Saved entries
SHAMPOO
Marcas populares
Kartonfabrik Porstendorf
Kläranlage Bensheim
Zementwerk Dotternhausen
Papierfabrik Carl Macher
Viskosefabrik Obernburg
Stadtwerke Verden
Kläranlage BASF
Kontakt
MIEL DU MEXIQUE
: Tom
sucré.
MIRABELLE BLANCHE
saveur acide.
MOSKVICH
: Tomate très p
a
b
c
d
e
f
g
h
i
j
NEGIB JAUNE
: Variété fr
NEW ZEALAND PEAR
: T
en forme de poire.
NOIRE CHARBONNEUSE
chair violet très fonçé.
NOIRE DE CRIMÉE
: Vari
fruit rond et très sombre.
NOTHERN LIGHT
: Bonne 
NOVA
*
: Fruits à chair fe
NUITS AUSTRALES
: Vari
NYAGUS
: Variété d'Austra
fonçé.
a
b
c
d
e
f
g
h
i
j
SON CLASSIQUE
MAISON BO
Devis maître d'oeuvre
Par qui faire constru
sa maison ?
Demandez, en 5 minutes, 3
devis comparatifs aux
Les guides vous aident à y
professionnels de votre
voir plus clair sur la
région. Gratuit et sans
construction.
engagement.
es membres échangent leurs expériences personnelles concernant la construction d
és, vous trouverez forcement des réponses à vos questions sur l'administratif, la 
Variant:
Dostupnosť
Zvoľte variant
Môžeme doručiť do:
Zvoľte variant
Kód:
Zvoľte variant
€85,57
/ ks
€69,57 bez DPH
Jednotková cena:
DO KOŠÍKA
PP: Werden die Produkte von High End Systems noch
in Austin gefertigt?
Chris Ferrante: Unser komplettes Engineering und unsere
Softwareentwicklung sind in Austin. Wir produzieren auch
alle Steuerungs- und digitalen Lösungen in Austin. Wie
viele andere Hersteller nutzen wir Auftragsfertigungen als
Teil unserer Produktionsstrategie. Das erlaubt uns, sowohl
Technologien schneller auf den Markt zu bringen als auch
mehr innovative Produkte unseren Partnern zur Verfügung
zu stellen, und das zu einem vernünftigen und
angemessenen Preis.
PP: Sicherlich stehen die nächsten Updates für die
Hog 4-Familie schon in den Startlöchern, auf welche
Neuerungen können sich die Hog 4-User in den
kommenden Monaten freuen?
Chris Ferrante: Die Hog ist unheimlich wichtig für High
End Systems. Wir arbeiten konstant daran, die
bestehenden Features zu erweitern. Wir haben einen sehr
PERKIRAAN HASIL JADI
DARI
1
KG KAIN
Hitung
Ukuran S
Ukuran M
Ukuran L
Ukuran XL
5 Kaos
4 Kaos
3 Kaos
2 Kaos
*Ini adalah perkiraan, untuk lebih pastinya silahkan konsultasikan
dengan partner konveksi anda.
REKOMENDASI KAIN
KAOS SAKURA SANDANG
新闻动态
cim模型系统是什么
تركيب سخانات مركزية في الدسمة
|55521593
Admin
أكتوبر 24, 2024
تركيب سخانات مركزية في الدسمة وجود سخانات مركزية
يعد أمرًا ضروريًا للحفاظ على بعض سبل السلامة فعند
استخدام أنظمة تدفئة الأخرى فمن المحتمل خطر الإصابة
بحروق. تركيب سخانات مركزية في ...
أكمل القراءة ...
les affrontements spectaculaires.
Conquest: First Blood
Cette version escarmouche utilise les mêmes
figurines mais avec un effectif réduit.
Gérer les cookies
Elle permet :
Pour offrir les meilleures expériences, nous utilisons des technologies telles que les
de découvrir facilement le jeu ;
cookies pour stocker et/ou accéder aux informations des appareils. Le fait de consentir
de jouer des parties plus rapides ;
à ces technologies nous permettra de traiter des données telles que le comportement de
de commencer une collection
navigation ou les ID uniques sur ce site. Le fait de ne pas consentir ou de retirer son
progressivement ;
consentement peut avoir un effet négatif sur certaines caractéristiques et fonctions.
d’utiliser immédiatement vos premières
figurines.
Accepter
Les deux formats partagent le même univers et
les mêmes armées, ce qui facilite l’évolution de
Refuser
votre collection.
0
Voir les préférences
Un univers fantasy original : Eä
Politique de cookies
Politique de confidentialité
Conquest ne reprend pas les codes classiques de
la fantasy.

What you will do >>
Could you turn the material into a numbered list, starting at its first line and stopping after the line that contains "chair violet très fonçé.", with any blank lines left out?

Your solution >>
1. SHAMPOO
2. Marcas populares
3. Kartonfabrik Porstendorf
4. Kläranlage Bensheim
5. Zementwerk Dotternhausen
6. Papierfabrik Carl Macher
7. Viskosefabrik Obernburg
8. Stadtwerke Verden
9. Kläranlage BASF
10. Kontakt
11. MIEL DU MEXIQUE
12. : Tom
13. sucré.
14. MIRABELLE BLANCHE
15. saveur acide.
16. MOSKVICH
17. : Tomate très p
18. a
19. b
20. c
21. d
22. e
23. f
24. g
25. h
26. i
27. j
28. NEGIB JAUNE
29. : Variété fr
30. NEW ZEALAND PEAR
31. : T
32. en forme de poire.
33. NOIRE CHARBONNEUSE
34. chair violet très fonçé.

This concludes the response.